_ÜBUNGSTEXT_
Nach vorliegenden Hinweisen dominiert in Meinungsäußerungen auch nach Veröffentlichung des Kommentars die ablehnende Haltung zu dieser Entscheidung.
Hauptargument der sich mit Unverständnis und Ablehnung äußernden Personen ist, damit werde die Bevölkerung der DDR politisch entmündigt. Eine solche Maßnahme sei Ausdruck mangelnden Vertrauens der Partei- und Staatsführung in die politische Reife und das Staatsbewusstsein der Bürger der DDR. Progressive Kräfte, besonders in wissenschaftlichen Bereichen tätige, vertreten die Auffassung, dass damit der denkbar ungeeignetste Weg der Auseinandersetzung mit falschen Geschichtsauffassungen gewählt worden sei. Eine solche Entscheidung sei nicht mehr zeitgemäß. Es gäbe in der DDR eine Vielzahl befähigter Historiker, die eine überzeugende Auseinandersetzung mit falschen Auffassungen hätte führen können.

Einträge des Datensatzes
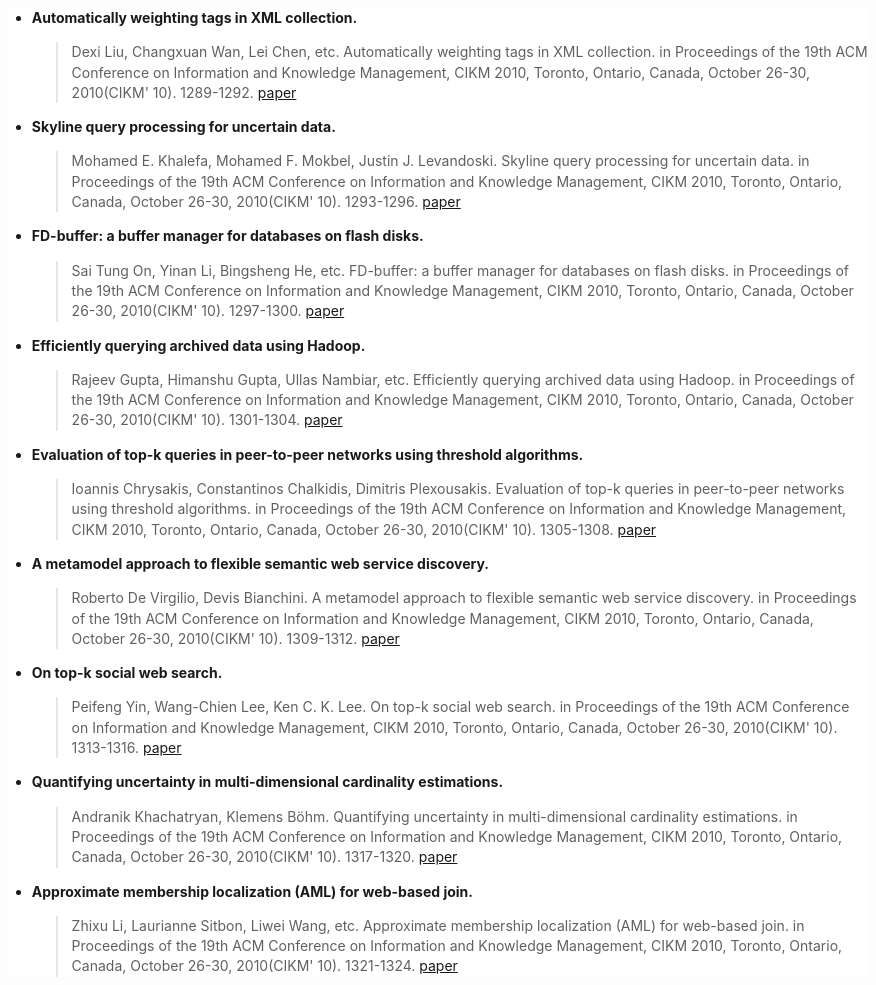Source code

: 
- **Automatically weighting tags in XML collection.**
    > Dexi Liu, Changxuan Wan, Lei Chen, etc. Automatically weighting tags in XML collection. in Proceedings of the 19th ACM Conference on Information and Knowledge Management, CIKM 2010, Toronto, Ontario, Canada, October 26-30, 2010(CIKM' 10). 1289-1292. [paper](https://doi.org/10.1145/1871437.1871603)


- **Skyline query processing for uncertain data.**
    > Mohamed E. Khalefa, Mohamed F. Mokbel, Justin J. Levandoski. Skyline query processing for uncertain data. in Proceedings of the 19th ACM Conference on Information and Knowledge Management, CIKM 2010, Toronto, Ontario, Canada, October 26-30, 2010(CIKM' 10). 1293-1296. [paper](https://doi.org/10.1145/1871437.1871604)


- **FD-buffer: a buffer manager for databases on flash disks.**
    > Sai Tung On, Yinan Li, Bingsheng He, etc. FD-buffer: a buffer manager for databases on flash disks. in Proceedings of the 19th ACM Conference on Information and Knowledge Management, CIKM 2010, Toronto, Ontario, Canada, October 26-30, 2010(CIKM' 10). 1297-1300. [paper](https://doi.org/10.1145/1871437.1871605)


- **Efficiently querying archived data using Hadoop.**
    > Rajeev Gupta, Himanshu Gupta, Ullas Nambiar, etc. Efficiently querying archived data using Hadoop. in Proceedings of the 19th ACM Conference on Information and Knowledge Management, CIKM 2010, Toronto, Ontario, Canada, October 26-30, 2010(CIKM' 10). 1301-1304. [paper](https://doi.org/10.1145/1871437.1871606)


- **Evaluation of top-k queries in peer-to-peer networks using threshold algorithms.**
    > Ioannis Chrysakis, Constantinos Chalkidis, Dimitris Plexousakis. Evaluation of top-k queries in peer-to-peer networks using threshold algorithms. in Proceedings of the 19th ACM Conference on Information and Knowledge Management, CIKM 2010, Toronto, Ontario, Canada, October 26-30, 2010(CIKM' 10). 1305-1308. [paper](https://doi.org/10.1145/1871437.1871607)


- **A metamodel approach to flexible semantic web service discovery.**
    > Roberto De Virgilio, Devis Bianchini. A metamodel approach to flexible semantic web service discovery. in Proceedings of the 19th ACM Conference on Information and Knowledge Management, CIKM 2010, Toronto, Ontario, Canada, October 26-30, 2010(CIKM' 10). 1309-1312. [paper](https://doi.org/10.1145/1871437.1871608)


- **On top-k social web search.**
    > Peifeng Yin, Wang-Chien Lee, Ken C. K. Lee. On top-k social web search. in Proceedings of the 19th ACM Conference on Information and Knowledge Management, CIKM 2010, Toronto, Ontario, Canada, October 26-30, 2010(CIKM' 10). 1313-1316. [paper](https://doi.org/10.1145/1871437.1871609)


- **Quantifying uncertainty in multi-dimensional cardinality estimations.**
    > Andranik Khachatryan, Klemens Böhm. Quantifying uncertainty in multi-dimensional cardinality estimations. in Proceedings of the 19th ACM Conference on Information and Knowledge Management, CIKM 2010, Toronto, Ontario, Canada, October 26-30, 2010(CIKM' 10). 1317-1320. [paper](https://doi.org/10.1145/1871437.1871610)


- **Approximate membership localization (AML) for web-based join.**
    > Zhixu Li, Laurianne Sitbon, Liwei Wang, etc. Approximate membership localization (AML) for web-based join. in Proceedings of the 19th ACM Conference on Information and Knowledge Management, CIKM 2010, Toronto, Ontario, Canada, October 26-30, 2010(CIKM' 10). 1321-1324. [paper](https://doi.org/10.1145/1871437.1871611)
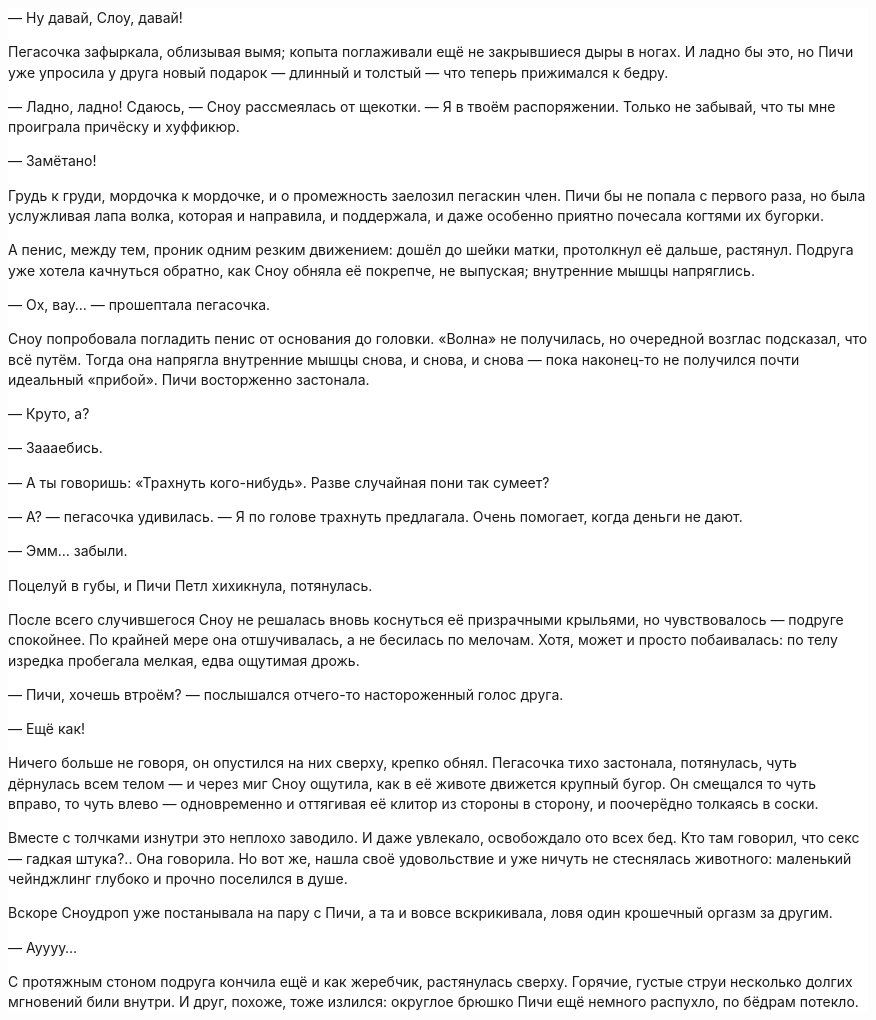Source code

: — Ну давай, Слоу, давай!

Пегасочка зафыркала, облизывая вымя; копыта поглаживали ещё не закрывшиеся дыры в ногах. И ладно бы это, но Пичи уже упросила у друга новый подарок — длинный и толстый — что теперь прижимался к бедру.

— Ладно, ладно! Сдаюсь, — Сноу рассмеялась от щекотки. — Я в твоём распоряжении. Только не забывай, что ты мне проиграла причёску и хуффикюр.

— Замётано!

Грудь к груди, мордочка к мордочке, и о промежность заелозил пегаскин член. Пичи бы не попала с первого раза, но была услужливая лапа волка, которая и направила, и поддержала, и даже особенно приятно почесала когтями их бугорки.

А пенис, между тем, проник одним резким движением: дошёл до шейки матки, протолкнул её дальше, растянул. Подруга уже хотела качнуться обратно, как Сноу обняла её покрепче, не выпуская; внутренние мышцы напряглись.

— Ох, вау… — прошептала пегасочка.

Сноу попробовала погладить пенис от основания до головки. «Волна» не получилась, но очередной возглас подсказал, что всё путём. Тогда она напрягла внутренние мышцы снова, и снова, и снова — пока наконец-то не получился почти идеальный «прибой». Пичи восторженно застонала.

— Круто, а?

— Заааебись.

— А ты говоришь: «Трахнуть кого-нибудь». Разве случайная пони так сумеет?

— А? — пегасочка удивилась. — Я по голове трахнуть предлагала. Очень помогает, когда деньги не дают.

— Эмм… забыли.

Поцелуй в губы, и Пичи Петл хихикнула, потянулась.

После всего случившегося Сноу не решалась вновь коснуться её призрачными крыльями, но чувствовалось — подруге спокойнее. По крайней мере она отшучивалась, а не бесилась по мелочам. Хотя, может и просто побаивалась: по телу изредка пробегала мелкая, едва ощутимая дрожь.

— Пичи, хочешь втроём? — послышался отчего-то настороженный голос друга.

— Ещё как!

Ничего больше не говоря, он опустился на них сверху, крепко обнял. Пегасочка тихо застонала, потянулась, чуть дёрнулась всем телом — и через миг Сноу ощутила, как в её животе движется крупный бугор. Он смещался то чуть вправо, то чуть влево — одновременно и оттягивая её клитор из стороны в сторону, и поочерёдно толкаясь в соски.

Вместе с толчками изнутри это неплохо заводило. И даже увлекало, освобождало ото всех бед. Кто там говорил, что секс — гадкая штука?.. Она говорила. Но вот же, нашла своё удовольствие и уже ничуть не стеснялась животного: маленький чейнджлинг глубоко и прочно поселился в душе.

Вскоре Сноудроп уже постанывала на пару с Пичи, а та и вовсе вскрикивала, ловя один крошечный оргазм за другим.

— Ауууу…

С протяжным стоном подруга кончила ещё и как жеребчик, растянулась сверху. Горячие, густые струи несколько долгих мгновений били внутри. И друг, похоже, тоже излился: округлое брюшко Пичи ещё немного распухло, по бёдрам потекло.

==

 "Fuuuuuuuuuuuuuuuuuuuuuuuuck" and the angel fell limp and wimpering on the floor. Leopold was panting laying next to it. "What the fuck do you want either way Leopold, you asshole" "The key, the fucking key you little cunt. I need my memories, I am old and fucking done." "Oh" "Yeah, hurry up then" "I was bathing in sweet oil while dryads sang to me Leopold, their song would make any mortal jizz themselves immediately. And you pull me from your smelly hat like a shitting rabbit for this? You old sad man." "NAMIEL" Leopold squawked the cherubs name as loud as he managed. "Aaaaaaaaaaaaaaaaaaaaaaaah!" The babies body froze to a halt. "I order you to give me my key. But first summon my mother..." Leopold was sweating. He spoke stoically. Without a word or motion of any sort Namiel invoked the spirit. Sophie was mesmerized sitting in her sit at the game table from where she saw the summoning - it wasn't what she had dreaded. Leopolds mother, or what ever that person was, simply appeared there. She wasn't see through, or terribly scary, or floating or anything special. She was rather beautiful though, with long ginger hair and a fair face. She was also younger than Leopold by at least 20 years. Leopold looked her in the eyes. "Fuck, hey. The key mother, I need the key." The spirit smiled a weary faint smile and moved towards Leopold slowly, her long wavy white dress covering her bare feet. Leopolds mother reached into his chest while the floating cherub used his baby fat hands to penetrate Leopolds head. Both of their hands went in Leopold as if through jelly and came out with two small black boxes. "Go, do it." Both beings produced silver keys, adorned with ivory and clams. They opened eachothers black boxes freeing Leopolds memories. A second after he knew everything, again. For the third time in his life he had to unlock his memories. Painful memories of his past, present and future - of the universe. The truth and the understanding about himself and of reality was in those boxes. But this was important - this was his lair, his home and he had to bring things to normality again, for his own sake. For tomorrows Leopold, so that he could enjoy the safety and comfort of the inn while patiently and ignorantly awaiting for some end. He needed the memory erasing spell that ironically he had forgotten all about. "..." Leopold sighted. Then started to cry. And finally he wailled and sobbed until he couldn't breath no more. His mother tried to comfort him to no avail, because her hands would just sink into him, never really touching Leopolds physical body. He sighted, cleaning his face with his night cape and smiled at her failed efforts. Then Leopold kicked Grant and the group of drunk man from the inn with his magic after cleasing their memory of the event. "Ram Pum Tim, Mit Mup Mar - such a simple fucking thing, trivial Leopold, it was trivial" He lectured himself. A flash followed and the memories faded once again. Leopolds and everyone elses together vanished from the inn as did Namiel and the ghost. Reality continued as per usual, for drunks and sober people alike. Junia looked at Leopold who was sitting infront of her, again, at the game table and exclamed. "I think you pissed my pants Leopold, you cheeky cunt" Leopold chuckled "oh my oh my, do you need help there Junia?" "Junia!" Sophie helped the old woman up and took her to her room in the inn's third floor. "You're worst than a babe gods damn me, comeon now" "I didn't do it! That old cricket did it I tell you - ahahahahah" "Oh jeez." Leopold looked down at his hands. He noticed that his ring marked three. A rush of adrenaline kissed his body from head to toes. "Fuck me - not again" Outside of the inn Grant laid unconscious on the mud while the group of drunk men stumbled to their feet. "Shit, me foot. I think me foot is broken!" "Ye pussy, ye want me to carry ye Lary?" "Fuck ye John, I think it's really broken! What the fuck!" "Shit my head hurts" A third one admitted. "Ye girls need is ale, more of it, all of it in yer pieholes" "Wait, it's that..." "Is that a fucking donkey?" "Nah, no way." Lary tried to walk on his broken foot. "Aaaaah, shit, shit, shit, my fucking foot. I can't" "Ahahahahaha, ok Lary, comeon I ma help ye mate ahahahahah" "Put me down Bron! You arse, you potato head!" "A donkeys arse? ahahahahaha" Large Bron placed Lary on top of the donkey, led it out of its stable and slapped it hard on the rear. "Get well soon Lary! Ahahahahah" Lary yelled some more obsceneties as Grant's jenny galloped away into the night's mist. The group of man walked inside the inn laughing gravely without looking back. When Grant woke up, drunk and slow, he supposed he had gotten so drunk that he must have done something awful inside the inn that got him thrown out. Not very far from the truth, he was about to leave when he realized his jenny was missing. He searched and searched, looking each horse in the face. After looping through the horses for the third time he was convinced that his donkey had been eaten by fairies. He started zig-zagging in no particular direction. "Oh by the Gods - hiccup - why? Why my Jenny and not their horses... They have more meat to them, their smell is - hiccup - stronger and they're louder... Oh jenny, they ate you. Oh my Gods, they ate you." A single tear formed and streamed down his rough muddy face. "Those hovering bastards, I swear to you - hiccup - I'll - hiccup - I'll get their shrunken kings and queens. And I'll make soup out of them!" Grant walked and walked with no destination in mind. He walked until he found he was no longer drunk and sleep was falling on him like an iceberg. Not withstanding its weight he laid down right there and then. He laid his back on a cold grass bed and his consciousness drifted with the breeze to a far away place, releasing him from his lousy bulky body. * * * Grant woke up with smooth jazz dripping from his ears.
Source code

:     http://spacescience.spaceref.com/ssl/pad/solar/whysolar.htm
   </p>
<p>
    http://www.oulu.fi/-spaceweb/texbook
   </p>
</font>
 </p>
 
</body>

_ZU ERLEDIGEN_
a) Gib aus dem Übungstext alles von "Hauptargument der sich" bis hinunter zu "hätte führen können." unverändert aus.
b) Zeige jede Zeile der Auflistung, in der die Zeichenfolge "based" vorkommt. Groß- und Kleinschreibung zählt.

_SCHRIFTLICHE ANTWORTEN_
a)
Hauptargument der sich mit Unverständnis und Ablehnung äußernden Personen ist, damit werde die Bevölkerung der DDR politisch entmündigt. Eine solche Maßnahme sei Ausdruck mangelnden Vertrauens der Partei- und Staatsführung in die politische Reife und das Staatsbewusstsein der Bürger der DDR. Progressive Kräfte, besonders in wissenschaftlichen Bereichen tätige, vertreten die Auffassung, dass damit der denkbar ungeeignetste Weg der Auseinandersetzung mit falschen Geschichtsauffassungen gewählt worden sei. Eine solche Entscheidung sei nicht mehr zeitgemäß. Es gäbe in der DDR eine Vielzahl befähigter Historiker, die eine überzeugende Auseinandersetzung mit falschen Auffassungen hätte führen können.

b)
- **Approximate membership localization (AML) for web-based join.**
    > Zhixu Li, Laurianne Sitbon, Liwei Wang, etc. Approximate membership localization (AML) for web-based join. in Proceedings of the 19th ACM Conference on Information and Knowledge Management, CIKM 2010, Toronto, Ontario, Canada, October 26-30, 2010(CIKM' 10). 1321-1324. [paper](https://doi.org/10.1145/1871437.1871611)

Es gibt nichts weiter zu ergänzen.